You wouldn’t have thought it, but the photograph above was taken inside a prison – HMP Spring Hill near Aylesbury, Buckinghamshire, to be precise. On the evening of Sunday, 14th September we gathered there to celebrate the 22nd anniversary of the opening of the Buddha Grove. The shrine, which is nestled inside a stately area of trees close to the former Grendon Hall, was the first of its kind in the UK.
We were joined by monks from Amaravati, Wat Santiwongsarang, and Wat Mahataht, as well as by many lay supporters who took over the prison kitchens for the afternoon to cook for, and offer food to, the 400 inmates and guests. The evening began with chanting and speeches, before we descended on the canteen to enjoy (or watch others enjoy) the freshly prepared Thai food. Afterwards, once the sun had gone down, we returned to conclude the evening with a candlelit circumambulation around the Buddha Grove.
The practice of dana – of giving with no strings attached – was on full display, and that combined with the warmth and wisdom that suffused the occasion clearly had an effect on all involved, especially the prisoners. One particularly burly, rough-spoken inmate, who in many people’s eyes would deserve a wide berth, came up to Luang Por at the end to thank him. But his words were put in the shade when he imitated what he saw the Thais doing and knelt down on the gravel and bowed. It was a wonderful, moving occasion. Luang Por gives his sincere thanks to Khun Peter and the London group, to Khun Ting from Nottingham, to all the monks who came and chanted so magnificently, and to everyone who made the evening possible. If you can spare 17 minutes, you will find Luang Por’s speech online here.

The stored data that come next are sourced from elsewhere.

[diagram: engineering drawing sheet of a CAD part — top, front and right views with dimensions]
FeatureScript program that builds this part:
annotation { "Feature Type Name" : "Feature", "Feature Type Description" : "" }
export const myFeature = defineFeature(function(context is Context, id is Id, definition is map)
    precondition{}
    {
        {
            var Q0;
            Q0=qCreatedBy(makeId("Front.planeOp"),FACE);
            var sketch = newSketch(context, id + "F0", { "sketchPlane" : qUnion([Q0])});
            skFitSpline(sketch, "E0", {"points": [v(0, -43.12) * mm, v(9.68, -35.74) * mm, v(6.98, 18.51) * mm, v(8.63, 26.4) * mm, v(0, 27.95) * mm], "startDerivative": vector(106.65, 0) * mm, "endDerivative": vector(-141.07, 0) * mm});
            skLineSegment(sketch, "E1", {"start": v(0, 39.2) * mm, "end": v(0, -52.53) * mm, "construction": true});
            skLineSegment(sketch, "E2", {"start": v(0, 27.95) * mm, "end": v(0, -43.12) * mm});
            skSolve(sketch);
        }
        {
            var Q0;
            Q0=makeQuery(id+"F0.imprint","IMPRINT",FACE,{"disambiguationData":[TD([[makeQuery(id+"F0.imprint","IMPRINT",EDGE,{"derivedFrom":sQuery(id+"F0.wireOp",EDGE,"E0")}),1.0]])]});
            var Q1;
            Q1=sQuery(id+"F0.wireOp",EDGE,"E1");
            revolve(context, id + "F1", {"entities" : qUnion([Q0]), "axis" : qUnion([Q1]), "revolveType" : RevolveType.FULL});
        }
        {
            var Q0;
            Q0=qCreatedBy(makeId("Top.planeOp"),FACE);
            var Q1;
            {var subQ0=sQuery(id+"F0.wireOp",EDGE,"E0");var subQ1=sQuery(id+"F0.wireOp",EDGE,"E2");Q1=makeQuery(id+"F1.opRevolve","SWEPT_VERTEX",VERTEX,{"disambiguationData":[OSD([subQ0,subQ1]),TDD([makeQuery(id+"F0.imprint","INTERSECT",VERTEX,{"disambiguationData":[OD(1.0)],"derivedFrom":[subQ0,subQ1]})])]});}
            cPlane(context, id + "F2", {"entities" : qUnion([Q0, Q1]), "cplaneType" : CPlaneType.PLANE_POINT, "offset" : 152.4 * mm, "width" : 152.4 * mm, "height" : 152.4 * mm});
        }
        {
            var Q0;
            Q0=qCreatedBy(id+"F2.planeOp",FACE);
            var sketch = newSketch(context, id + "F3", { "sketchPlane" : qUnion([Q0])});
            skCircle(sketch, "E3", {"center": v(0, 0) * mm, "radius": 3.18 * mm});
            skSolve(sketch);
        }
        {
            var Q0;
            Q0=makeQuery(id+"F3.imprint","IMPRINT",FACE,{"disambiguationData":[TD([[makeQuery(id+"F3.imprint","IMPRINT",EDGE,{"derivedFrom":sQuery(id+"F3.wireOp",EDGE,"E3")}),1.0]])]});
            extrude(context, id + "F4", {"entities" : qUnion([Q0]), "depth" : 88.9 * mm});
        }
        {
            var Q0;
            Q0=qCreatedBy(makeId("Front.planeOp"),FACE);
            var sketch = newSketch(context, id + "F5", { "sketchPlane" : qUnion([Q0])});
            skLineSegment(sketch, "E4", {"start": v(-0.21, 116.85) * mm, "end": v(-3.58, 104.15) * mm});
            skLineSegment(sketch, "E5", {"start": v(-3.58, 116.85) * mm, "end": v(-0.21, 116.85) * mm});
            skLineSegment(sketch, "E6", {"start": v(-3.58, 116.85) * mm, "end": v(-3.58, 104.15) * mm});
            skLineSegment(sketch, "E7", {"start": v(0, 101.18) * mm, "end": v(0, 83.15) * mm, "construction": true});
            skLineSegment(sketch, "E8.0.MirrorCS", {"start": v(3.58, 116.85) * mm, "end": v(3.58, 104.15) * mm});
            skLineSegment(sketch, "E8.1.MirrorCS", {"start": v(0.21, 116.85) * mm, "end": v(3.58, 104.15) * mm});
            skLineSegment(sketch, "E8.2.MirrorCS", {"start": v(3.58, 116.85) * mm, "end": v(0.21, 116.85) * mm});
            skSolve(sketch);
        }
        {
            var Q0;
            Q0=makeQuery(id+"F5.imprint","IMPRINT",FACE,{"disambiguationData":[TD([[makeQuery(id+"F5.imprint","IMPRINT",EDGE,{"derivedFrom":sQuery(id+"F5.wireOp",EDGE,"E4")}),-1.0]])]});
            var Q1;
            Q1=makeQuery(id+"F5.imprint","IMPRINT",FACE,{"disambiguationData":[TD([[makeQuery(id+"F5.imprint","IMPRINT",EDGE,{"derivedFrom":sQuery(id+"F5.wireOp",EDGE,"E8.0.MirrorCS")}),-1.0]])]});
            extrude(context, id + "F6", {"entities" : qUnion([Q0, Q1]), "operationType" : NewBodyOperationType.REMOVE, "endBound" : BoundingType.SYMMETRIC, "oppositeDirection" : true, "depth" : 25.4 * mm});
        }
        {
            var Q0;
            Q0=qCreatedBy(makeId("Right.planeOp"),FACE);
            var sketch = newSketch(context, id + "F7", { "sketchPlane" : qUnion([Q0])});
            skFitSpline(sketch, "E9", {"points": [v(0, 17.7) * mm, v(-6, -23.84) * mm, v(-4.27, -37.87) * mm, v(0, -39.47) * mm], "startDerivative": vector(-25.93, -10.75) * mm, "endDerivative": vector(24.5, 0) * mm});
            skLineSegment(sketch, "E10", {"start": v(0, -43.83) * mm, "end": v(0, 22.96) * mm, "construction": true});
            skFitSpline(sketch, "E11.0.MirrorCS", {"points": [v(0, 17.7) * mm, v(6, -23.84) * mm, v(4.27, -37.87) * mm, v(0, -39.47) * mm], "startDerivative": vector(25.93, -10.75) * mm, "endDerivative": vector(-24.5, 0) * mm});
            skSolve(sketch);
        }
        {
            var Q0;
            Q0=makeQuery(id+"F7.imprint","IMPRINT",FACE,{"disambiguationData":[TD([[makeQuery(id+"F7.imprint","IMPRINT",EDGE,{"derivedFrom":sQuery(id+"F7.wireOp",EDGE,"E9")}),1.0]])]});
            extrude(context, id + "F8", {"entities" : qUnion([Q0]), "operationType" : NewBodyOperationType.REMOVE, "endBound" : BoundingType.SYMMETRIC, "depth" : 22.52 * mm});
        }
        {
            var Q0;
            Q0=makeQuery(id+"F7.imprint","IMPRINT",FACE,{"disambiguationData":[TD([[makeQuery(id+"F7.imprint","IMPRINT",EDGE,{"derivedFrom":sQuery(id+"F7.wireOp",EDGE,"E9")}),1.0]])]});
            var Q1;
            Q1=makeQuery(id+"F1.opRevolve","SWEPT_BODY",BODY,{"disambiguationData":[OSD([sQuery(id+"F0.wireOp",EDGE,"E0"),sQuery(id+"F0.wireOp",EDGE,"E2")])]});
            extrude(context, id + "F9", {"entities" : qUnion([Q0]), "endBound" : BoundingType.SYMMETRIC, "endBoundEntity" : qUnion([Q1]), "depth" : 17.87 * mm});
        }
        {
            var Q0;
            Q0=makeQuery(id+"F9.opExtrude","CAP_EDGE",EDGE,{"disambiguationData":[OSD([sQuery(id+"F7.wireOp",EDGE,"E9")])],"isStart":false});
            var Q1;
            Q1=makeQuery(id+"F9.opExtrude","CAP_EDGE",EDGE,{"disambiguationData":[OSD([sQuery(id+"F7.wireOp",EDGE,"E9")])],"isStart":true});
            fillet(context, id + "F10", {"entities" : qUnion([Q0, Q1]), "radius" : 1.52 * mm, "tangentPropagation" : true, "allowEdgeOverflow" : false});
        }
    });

(Left: Luang Por inspecting the prison kitchen. Right: Service with a smile!)
Back to the monastery, we are now only days away from the end of the Rains Retreat. Our celebration will take place from 10am on Sunday, 12th October and you are all invited. Just to clarify why it’s called the Rains Retreat: it coincides with the Indian Monsoon, when, during the Buddha’s time, monks were told to stop their wandering and remain in one place. The tradition continues to this day even though the original purpose is redundant, and it has instead become a time of increased formal practice and instruction inside forest monasteries. The Rains Retreat is also important for lay people, who in Buddhist countries see it as a sort of Buddhist lent. So it’s a time to give up something, to do more daily formal practice, and to generally try to make that little bit more progress on the path.

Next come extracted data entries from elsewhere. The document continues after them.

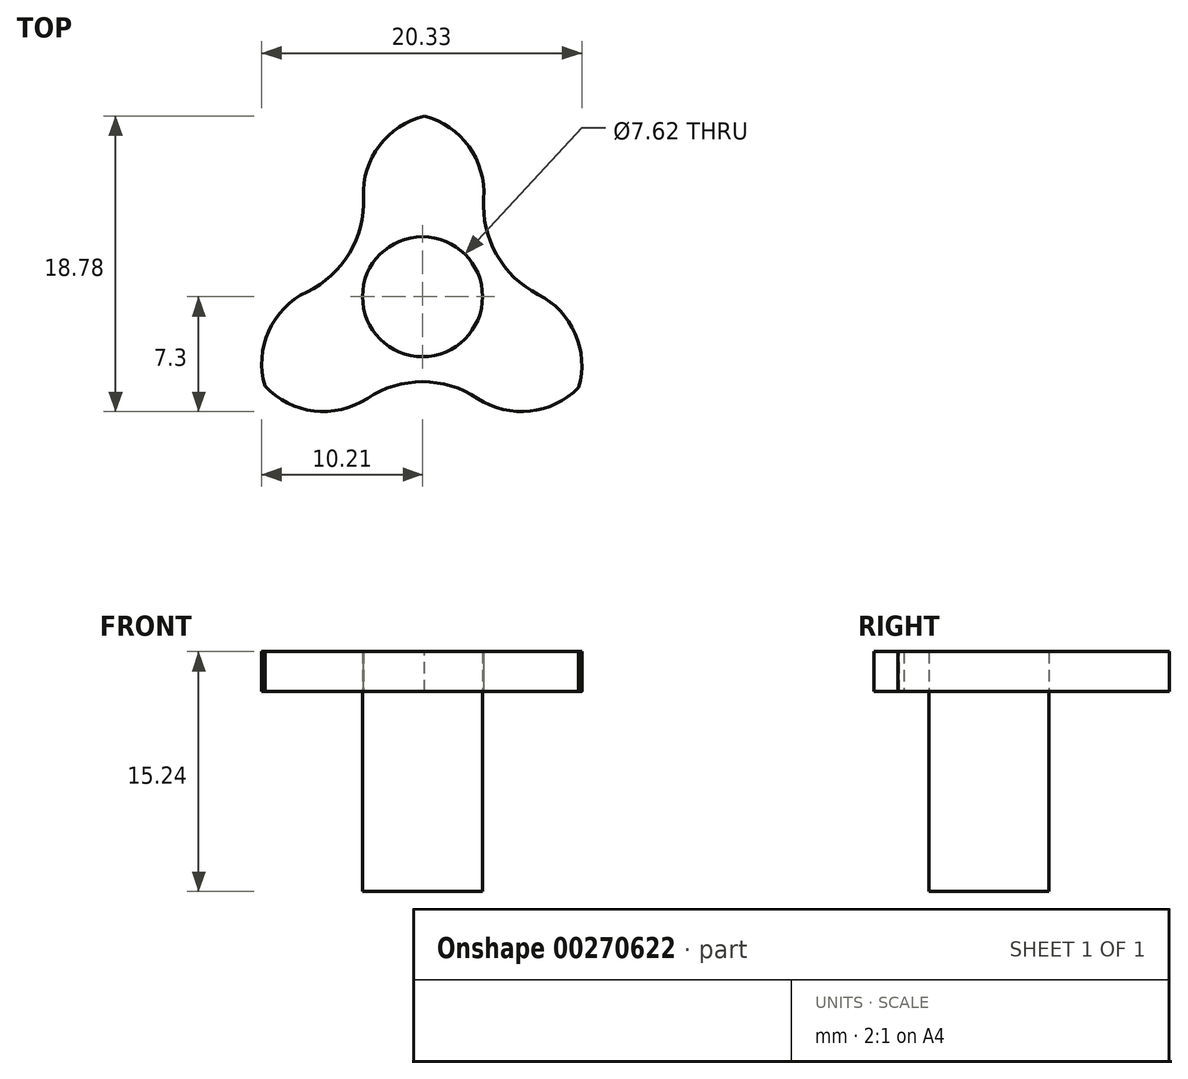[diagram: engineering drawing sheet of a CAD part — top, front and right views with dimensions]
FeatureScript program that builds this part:
annotation { "Feature Type Name" : "Feature", "Feature Type Description" : "" }
export const myFeature = defineFeature(function(context is Context, id is Id, definition is map)
    precondition{}
    {
        {
            var Q0;
            Q0=qCreatedBy(makeId("Top.planeOp"),FACE);
            var sketch = newSketch(context, id + "F0", { "sketchPlane" : qUnion([Q0])});
            skCircle(sketch, "E0", {"center": v(0, 0) * mm, "radius": 3.8 * mm});
            skSolve(sketch);
        }
        {
            var Q0;
            Q0=makeQuery(id+"F0.imprint","IMPRINT",FACE,{"disambiguationData":[TD([[makeQuery(id+"F0.imprint","IMPRINT",EDGE,{"derivedFrom":sQuery(id+"F0.wireOp",EDGE,"E0")}),1.0]])]});
            extrude(context, id + "F1", {"entities" : qUnion([Q0]), "depth" : 12.7 * mm});
        }
        {
            var Q0;
            Q0=makeQuery(id+"F1.opExtrude","CAP_FACE",FACE,{"disambiguationData":[OSD([sQuery(id+"F0.wireOp",EDGE,"E0")])],"isStart":false});
            var sketch = newSketch(context, id + "F2", { "sketchPlane" : qUnion([Q0])});
            skCircle(sketch, "E1", {"center": v(0, 0) * mm, "radius": 11.76 * mm});
            skCircle(sketch, "E2", {"center": v(-10.1, 6.02) * mm, "radius": 6.35 * mm});
            skCircle(sketch, "E3", {"center": v(10.22, 5.8) * mm, "radius": 6.35 * mm});
            skCircle(sketch, "E4", {"center": v(0, -11.76) * mm, "radius": 6.35 * mm});
            skSolve(sketch);
        }
        {
            var Q0;
            Q0=makeQuery(id+"F2.imprint","IMPRINT",FACE,{"disambiguationData":[TD([[makeQuery(id+"F2.imprint","IMPRINT",EDGE,{"derivedFrom":makeQuery(id+"F1.opExtrude","CAP_EDGE",EDGE,{"disambiguationData":[OSD([sQuery(id+"F0.wireOp",EDGE,"E0")])],"isStart":false})}),-1.0]])]});
            extrude(context, id + "F3", {"entities" : qUnion([Q0]), "depth" : 2.54 * mm});
        }
        {
            var Q0;
            {var subQ0=sQuery(id+"F2.wireOp",EDGE,"E3");var subQ1=sQuery(id+"F2.wireOp",EDGE,"E1");Q0=makeQuery(id+"F3.opExtrude","SWEPT_EDGE",EDGE,{"disambiguationData":[OSD([subQ1,subQ0]),TDD([makeQuery(id+"F2.imprint","INTERSECT",VERTEX,{"disambiguationData":[OD(1.0)],"derivedFrom":[subQ1,subQ0]})])]});}
            var Q1;
            {var subQ0=sQuery(id+"F2.wireOp",EDGE,"E3");var subQ1=sQuery(id+"F2.wireOp",EDGE,"E1");Q1=makeQuery(id+"F3.opExtrude","SWEPT_EDGE",EDGE,{"disambiguationData":[OSD([subQ1,subQ0]),TDD([makeQuery(id+"F2.imprint","INTERSECT",VERTEX,{"disambiguationData":[OD(0.0)],"derivedFrom":[subQ1,subQ0]})])]});}
            var Q2;
            {var subQ0=sQuery(id+"F2.wireOp",EDGE,"E2");var subQ1=sQuery(id+"F2.wireOp",EDGE,"E1");Q2=makeQuery(id+"F3.opExtrude","SWEPT_EDGE",EDGE,{"disambiguationData":[OSD([subQ1,subQ0]),TDD([makeQuery(id+"F2.imprint","INTERSECT",VERTEX,{"disambiguationData":[OD(0.0)],"derivedFrom":[subQ1,subQ0]})])]});}
            var Q3;
            {var subQ0=sQuery(id+"F2.wireOp",EDGE,"E2");var subQ1=sQuery(id+"F2.wireOp",EDGE,"E1");Q3=makeQuery(id+"F3.opExtrude","SWEPT_EDGE",EDGE,{"disambiguationData":[OSD([subQ1,subQ0]),TDD([makeQuery(id+"F2.imprint","INTERSECT",VERTEX,{"disambiguationData":[OD(1.0)],"derivedFrom":[subQ1,subQ0]})])]});}
            var Q4;
            {var subQ0=sQuery(id+"F2.wireOp",EDGE,"E4");var subQ1=sQuery(id+"F2.wireOp",EDGE,"E1");Q4=makeQuery(id+"F3.opExtrude","SWEPT_EDGE",EDGE,{"disambiguationData":[OSD([subQ1,subQ0]),TDD([makeQuery(id+"F2.imprint","INTERSECT",VERTEX,{"disambiguationData":[OD(0.0)],"derivedFrom":[subQ1,subQ0]})])]});}
            var Q5;
            {var subQ0=sQuery(id+"F2.wireOp",EDGE,"E4");var subQ1=sQuery(id+"F2.wireOp",EDGE,"E1");Q5=makeQuery(id+"F3.opExtrude","SWEPT_EDGE",EDGE,{"disambiguationData":[OSD([subQ1,subQ0]),TDD([makeQuery(id+"F2.imprint","INTERSECT",VERTEX,{"disambiguationData":[OD(1.0)],"derivedFrom":[subQ1,subQ0]})])]});}
            fillet(context, id + "F4", {"entities" : qUnion([Q0, Q1, Q2, Q3, Q4, Q5]), "radius" : 5.08 * mm, "tangentPropagation" : true, "allowEdgeOverflow" : false});
        }
    });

The concluding day of the Rains is called Pavarana Day. This is an occasion when we monks make pavarana (an invitation) to our fellows, asking them to offer any advice and criticism they may have regarding our conduct. Naturally it should all be done in a spirit of loving-kindness and compassion, with an aim to help each other develop wisdom and understanding.
With this unseasonably good weather we have been able to complete many much-needed jobs at both of our properties. The path in the corner of the monastery has been relaid, and the old and decrepit greenhouse at Bhavana Dhamma has finally been taken away. Ajahn Manapo and Will carefully removed the glass (much of which was broken) and then dismantled the frame. They then set to creating a foundation for a new greenhouse-shed combination that will be arriving in about a month. It was no small job, with a deep trench to be dug in the afternoon, and over 3 tons of concrete to be mixed the following morning. We look forward to seeing flowers and fresh salad flourishing within it’s glazed walls in the near future. And just last week we relocated Luang Por’s fish pond to a sunnier location. (We hope he will not be inspired by his favourite part in The Life of Milarepa when Marpa tells the young apprentice to build a house, before telling him it’s in the wrong place and asking him to build it somewhere else, before telling him the new one’s also in the wrong place…)
Finally, we’re sorry to report that U Nay Win, a long-term Burmese supporter of the Hermitage, has died. He was a very dedicated Buddhist and a man of great energy and enthusiasm. Only the other week he was here visiting with his family, filling the place with his warm, contagious laughter. But an undetected cancer became apparent shortly afterward and within a week or so he had passed away.
May Mr Win eventually attain the secure peace of Nibbana and be free from all suffering.